Montreal is a city of balconies, and leading up to the balconies are stairs, and lashed to the balconies and staircases are bicycles; so many bicycles, balconies and stairs you would think all anyone ever did in Montreal is pedal, ascend, or sit suspended over the street behind a wrought iron balustrade. The wrought iron is ornamental, as if someone went over the whole city with a black pen and decorated it with ornate lines and swirls. Why have a plain street when you can cover it in what looks like music notation: treble clefs and lines and staffs and sixteenth notes written all over the avenues? The bicycles have the same lines as the wrought iron: slender, metallic, delicate yet strong. There is something aerodynamic about them, especially the ones whose owners faithfully carry them up three flights of stairs to rest on the highest balconies.
There are spaces between the lines; spaces for starlings, clouds, flowers and vines. A Montreal balcony, staircase and bicycle will never obstruct a view. Their raison d’etre is to expand a view, to extend vision into the distance.
My father practiced and taught metal work, and taught it to my brothers, so we had blow-torches blasting in the basement, and lengths of black iron glowing red, and tongs for bending and curling the iron, and barrels of water for plunging the hissing wrought metal back to coolness. No one invited me to the molten iron party because I was a girl: for me, my father blow-torched lengths of copper pipe, which we cut and hammered in ovals and kiln-baked into enameled jewelry. The person who gave me pieces of wrought iron (sinuous Ss from which I drape pots of ivy) was the brother of mine who is not a writer. I have always loved the idea of architectural calligraphy; ornamental iron work that drips over a city. It represents a surplus of aesthetic currency instead of a dearth; a generosity of the social collective. A departure from the tyranny of the straight line.
I once watched a bird making a nest, and understood how the circle (and by extension, the half circle, the spiral, the curlicue, and all the variations visible in wrought iron and other decoration) comes not from whimsy but from tender toil and a lust for survival. The bird stands in the chaotic mess of leaf and fibre, and it turns, standing in the same spot, its body a compass and its beak the point of that compass. The circle arrives though the bird does not think about making a circle. The circle is an unconscious result of standing in one place and turning around, just trying to make a sympathetic space to bring up your young.
There is something tender about the delicateness with which Montreal staircases cling to the sides of the triplexes of St.
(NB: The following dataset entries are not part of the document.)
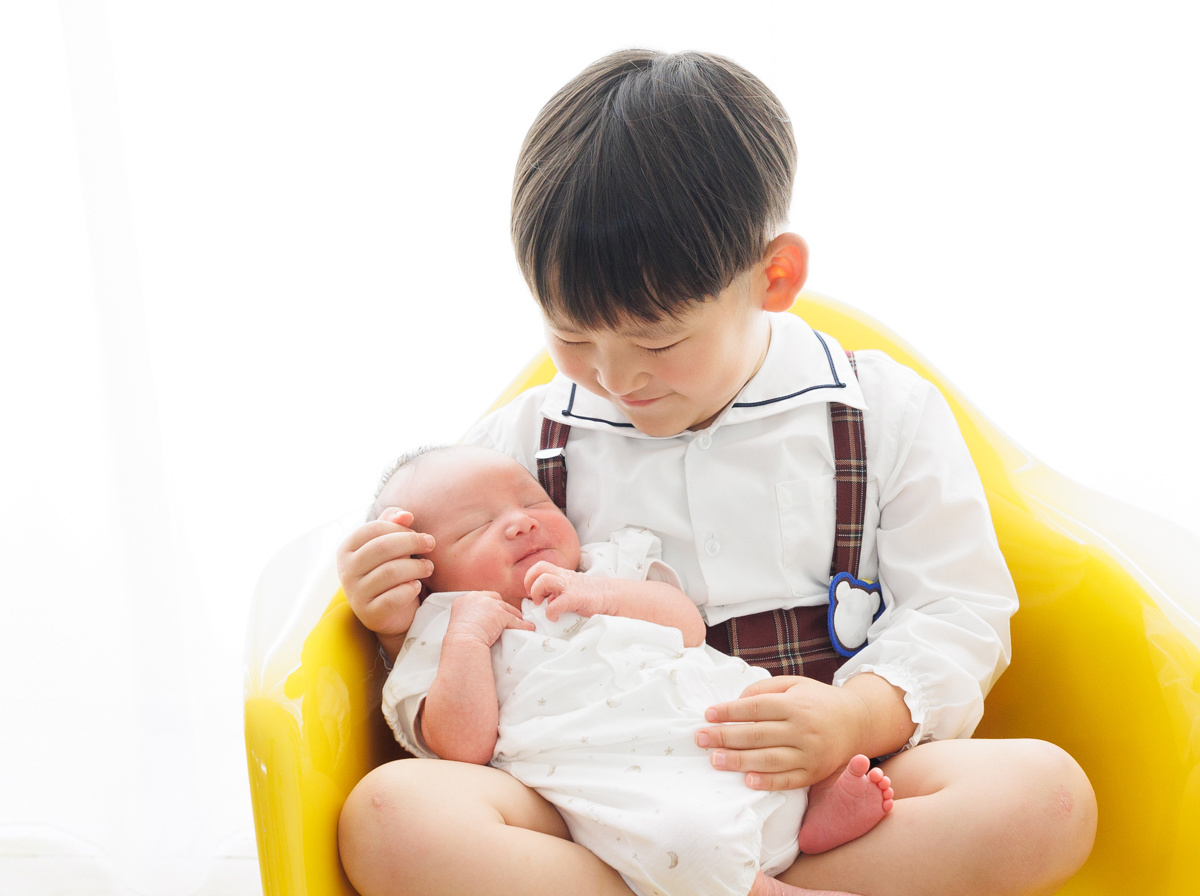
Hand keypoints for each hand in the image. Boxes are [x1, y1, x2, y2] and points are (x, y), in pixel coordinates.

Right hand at [335, 508, 434, 639]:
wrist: (392, 611)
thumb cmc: (391, 569)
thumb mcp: (391, 543)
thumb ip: (394, 524)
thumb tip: (406, 515)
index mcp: (347, 549)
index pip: (374, 528)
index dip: (401, 529)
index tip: (420, 535)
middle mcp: (346, 571)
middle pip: (382, 548)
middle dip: (412, 543)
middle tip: (430, 544)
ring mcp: (356, 594)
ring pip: (390, 572)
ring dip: (417, 567)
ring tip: (428, 567)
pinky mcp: (369, 614)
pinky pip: (393, 598)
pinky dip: (410, 589)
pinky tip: (417, 586)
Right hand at [446, 591, 534, 647]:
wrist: (462, 644)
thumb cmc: (459, 640)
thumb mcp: (461, 622)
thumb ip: (470, 616)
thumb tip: (479, 621)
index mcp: (465, 600)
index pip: (483, 597)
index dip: (490, 605)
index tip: (495, 612)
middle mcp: (477, 598)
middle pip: (496, 599)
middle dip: (503, 608)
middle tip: (508, 617)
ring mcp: (489, 604)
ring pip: (507, 608)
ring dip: (514, 616)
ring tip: (520, 622)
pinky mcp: (500, 613)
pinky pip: (515, 620)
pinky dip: (523, 625)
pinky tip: (528, 628)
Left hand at [524, 561, 616, 620]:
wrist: (610, 596)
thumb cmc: (589, 595)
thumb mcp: (570, 588)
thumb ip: (556, 591)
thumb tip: (544, 601)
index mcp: (561, 574)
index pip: (540, 566)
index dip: (530, 577)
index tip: (531, 592)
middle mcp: (564, 576)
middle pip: (539, 568)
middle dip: (530, 583)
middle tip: (535, 597)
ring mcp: (569, 586)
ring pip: (544, 580)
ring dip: (537, 593)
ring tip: (542, 605)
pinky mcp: (575, 598)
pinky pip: (555, 604)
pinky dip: (550, 613)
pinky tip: (554, 617)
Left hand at [694, 675, 870, 790]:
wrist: (857, 722)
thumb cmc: (817, 700)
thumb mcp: (793, 684)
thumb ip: (764, 689)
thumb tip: (735, 702)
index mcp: (794, 704)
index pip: (755, 708)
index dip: (729, 711)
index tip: (708, 715)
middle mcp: (802, 729)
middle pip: (757, 734)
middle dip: (725, 737)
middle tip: (700, 738)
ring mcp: (809, 754)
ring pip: (769, 759)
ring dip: (739, 761)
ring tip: (715, 760)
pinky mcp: (813, 773)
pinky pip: (788, 780)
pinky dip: (767, 782)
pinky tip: (747, 780)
Denis and Papineau and all the other streets of the city: if you look at them from even a short distance, the stairs and balconies appear very fragile and slender, which adds to the feeling that the whole story of the street is about ascension. The whole street points toward the sky; the city wants you to rise up off the pavement and float in the air. And there’s another thing: a likeness, in the calligraphy of wrought iron, to the alphabet itself, as if the balconies and staircases were trying to write a letter to the person who is cycling or walking on the street below.
Dear one, says the letter, can you count the stairs, the balconies, of Montreal? There is no counting them, because they are part illusion. Do you really think a city needs this many balconies, this number of stairs? If you look away from the staircase above the patisserie on Rue Belanger, it disappears. Do you know who put it there, and why?"
The letter is torn here. A person can’t read the last part, because on this kind of calligraphy you have to walk, to get the meaning. You have to walk on the lines and curl your fingers around the ribbons and tails of the lettering. You have to become part of the text; fragile, ascending. Like the bird who draws her circle, you help create the beauty.